INPUT FOR THIS TASK =
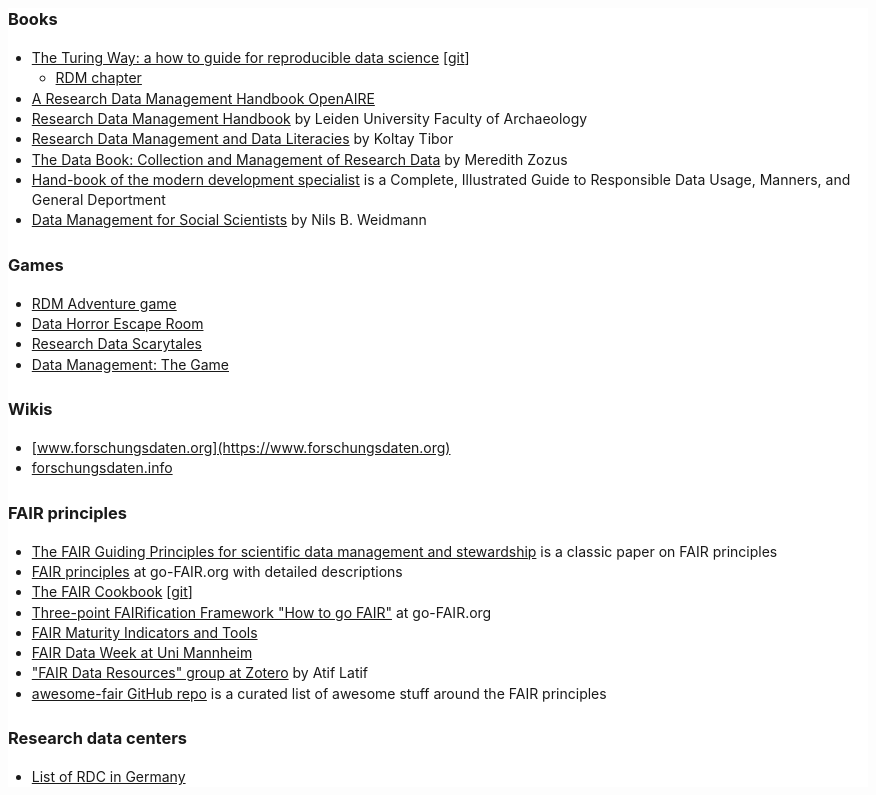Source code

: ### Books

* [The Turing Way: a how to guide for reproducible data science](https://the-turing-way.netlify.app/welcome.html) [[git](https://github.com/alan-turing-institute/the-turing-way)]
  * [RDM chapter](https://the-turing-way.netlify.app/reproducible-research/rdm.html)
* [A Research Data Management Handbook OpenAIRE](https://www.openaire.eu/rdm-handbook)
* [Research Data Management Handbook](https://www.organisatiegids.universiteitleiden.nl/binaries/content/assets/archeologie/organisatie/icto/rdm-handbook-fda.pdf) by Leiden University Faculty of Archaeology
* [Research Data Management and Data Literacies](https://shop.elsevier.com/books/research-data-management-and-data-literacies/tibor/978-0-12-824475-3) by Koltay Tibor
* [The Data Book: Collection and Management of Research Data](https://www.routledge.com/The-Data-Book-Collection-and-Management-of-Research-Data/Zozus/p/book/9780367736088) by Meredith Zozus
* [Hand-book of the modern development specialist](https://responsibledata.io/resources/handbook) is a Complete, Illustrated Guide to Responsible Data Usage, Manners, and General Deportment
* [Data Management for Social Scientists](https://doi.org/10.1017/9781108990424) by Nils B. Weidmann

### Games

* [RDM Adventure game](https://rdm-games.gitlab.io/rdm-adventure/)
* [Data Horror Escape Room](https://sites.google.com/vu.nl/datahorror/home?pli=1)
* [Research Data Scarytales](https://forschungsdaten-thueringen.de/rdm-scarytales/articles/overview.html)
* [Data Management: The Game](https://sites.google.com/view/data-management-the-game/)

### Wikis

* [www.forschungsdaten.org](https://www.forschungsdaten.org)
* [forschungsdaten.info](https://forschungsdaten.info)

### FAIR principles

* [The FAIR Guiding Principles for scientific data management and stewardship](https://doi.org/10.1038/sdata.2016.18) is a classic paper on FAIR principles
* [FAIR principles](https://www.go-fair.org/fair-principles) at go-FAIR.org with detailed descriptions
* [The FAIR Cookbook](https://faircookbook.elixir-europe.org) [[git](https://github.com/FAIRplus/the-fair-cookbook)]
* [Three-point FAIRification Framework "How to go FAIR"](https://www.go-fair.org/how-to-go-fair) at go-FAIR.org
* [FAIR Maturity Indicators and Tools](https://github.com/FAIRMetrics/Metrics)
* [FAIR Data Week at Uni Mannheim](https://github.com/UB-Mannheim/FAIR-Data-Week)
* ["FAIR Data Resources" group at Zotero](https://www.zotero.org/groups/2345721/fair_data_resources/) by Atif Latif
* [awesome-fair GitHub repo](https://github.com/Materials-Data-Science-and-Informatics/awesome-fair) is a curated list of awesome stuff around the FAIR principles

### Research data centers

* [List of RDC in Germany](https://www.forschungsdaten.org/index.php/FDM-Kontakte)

--

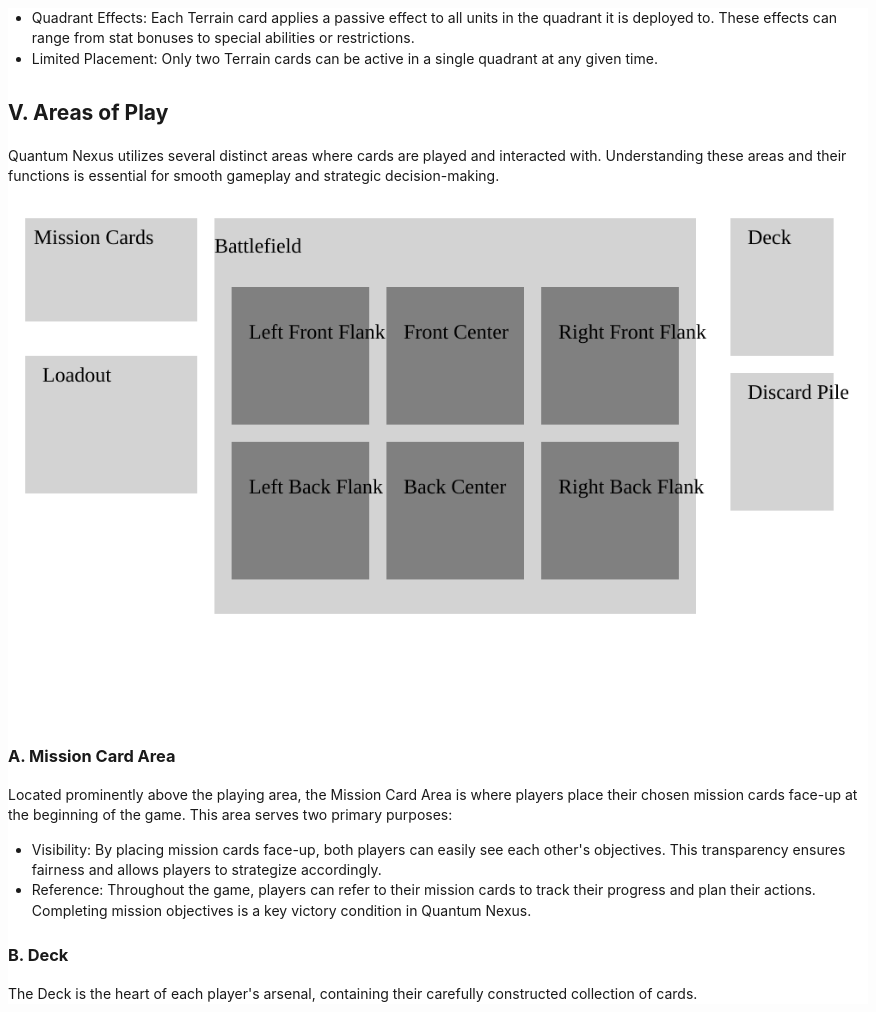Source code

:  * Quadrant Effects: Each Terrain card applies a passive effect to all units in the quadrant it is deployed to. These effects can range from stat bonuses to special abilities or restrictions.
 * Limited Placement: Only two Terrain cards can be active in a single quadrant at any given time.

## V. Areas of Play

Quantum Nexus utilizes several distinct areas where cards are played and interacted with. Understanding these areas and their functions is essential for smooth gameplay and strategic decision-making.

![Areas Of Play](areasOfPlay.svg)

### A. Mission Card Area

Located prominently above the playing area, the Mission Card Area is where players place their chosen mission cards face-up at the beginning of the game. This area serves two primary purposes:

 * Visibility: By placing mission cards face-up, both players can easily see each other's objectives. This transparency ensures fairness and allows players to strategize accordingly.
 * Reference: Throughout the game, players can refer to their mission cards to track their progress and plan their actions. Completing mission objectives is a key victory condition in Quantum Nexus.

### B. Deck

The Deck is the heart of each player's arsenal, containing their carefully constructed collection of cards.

WHAT YOU NEED TO DO = Identify every line in the records above that contains the string "forschungsdaten", matching case exactly, and copy each of those lines in full.

SOLUTION TO THE EXERCISE =
* [Research Data Scarytales](https://forschungsdaten-thueringen.de/rdm-scarytales/articles/overview.html)
* [www.forschungsdaten.org](https://www.forschungsdaten.org)
* [forschungsdaten.info](https://forschungsdaten.info)
* [List of RDC in Germany](https://www.forschungsdaten.org/index.php/FDM-Kontakte)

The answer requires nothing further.